Career Planning / Case Management is the coordination of services on behalf of an individual.
All participants must have an objective comprehensive assessment, not just basic skills of their academic levels, skill levels, and service needs. The purpose of the assessment is to help individuals and career planners make decisions about appropriate employment goals and develop effective service strategies for reaching those goals. An effective assessment shall include a review of basic skills, occupational skills, prior work experience, employability, interests, aptitudes, supportive service needs, and developmental needs of such participant. Note a TABE test as a stand-alone assessment is not appropriate.
Adult and Dislocated Worker participants should have an Individual Career Plan (noted as an Individual Employment Plan in title I of WIOA) developed jointly by the participant and the career planner. The Career Plan is an ongoing strategy that sets a series of objectives such as the participant's education and employment goals, the appropriate achievement objectives, and the appropriate combination of services that address barriers (see WIOA Adult and Dislocated Worker Services) for the participant to be successful.
Every Youth participant must have an Individual Service Strategy (ISS). The ISS is a specific ongoing plan based on the objective assessment and shall identify career pathways that include education and employment goals. Appropriate achievement objectives and appropriate services (see WIOA Youth Services) for the youth directly linked to one or more of the indicators of performance described here must also be included in the ISS.
During effective case management, career planners conduct periodic reviews of actual activities in relation to participant plans to determine if progress towards successful completion is still on track following the guidance provided in the Service Delivery chapter in the WIOA ePolicy. Any related problems that may arise must be recorded in case notes. If obstacles are identified, note how each barrier or need will be addressed and by whom. Some obstacles may be addressed by providing applicable WIOA supportive services if allowable by the funding opportunity; however, grantees are encouraged to seek out one-stop partners and other entities that may be able to provide these services.
Applicants other than Local Workforce Innovation Areas (LWIAs) and their active WIOA operators and providers must work with their designated LWIA(s) to create a viable approach for complying with WIOA client eligibility, reporting, and performance requirements.

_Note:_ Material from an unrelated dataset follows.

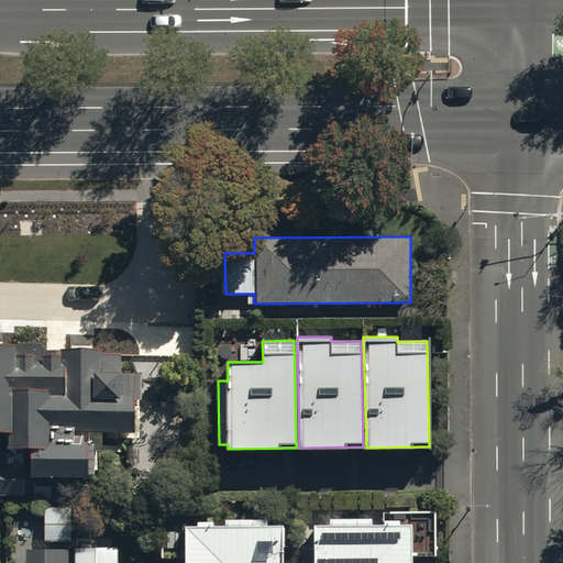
[(0,495),(30,495),(30,448),(39,448),(39,476),(96,476),(96,432),(143,432),(143,398),(148,398),(148,370),(111,370),(111,349),(66,349),(66,355),(21,355),(21,343),(0,342),(0,495)]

Such applicants must develop a Memorandum of Understanding (MOU) with an LWIA and any other qualified organization that details roles and responsibilities related to recruitment, eligibility determination, enrollment, performance requirements, and strategies. Additionally, the LWIA and the applicant must include in the MOU the LWIA's commitment to the project and that it aligns with the Regional and Local Plans. The MOU must contain signatures of all parties mentioned in the agreement. Applicants must identify staff that is qualified to certify and document eligibility in the Illinois Workforce Development System for WIOA customers and Incumbent Worker Tracking System for incumbent worker trainees. Grantees are expected to meet all WIOA case management requirements and must agree to provide or coordinate follow up services with program participants (as appropriate).